> **Task brief**: From the first line of the entries down to the line with "Figure 3: Row", write out every line exactly; that last line counts, but pictures do not.
○ ○ ○ ○ ○
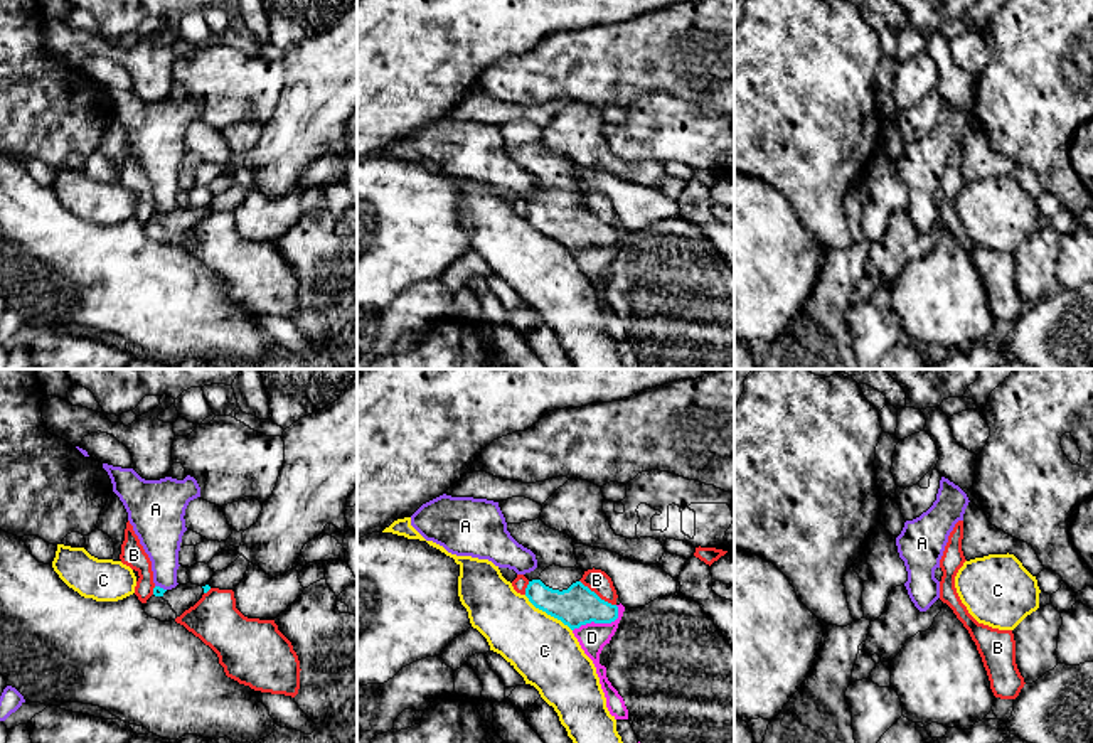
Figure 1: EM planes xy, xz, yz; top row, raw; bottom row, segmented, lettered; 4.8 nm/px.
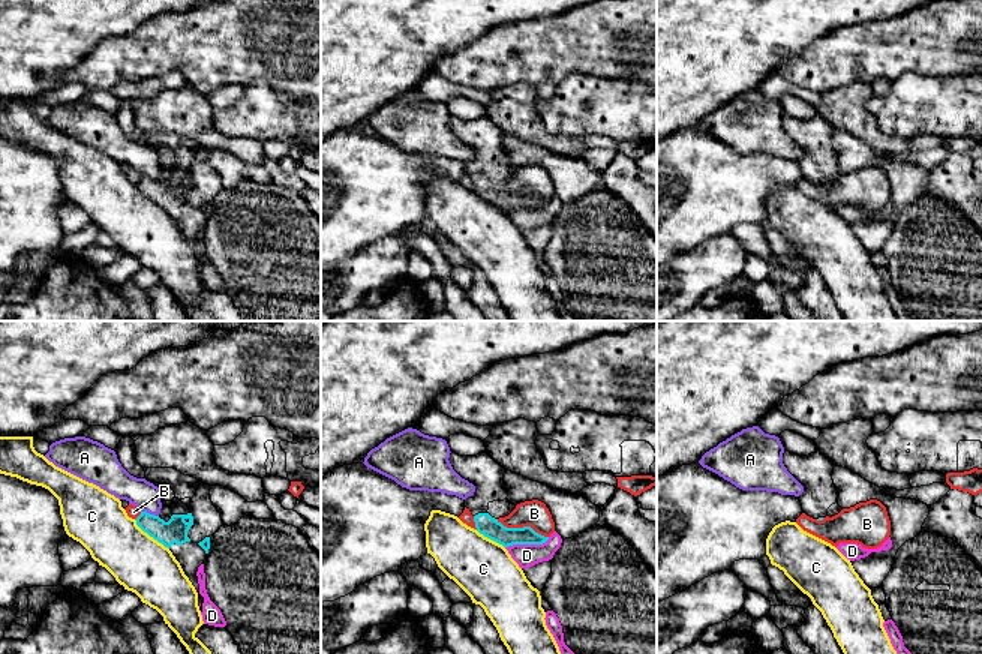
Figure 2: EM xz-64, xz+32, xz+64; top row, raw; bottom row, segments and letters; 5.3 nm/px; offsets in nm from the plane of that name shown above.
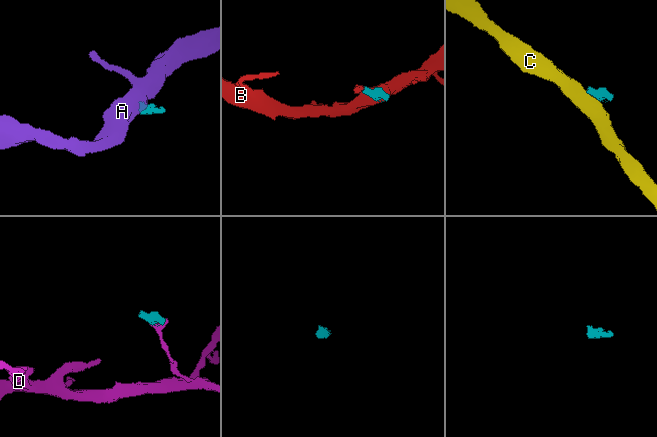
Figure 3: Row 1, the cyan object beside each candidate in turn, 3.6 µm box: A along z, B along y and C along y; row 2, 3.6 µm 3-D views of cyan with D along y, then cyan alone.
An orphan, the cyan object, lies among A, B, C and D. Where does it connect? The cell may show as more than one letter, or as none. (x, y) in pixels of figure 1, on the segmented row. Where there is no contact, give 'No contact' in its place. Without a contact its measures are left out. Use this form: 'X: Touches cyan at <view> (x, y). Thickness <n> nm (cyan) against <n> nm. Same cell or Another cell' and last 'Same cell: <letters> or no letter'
A: Touches cyan at xy (159, 587). Thickness 50 nm (cyan) against 200 nm. Another cell
B: Touches cyan at xz (597, 595). Thickness 190 nm (cyan) against 110 nm. Another cell
C: Touches cyan at xz (548, 614). Thickness 190 nm (cyan) against 320 nm. Another cell
D: Touches cyan at xz (600, 622). Thickness 190 nm (cyan) against 140 nm. Another cell
Same cell: no letter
○ ○ ○ ○ ○
> **Solution to the problem**:
Figure 1: EM planes xy, xz, yz; top row, raw; bottom row, segmented, lettered; 4.8 nm/px.
Figure 2: EM xz-64, xz+32, xz+64; top row, raw; bottom row, segments and letters; 5.3 nm/px; offsets in nm from the plane of that name shown above.
Figure 3: Row 1, the cyan object beside each candidate in turn, 3.6 µm box: A along z, B along y and C along y; row 2, 3.6 µm 3-D views of cyan with D along y, then cyan alone.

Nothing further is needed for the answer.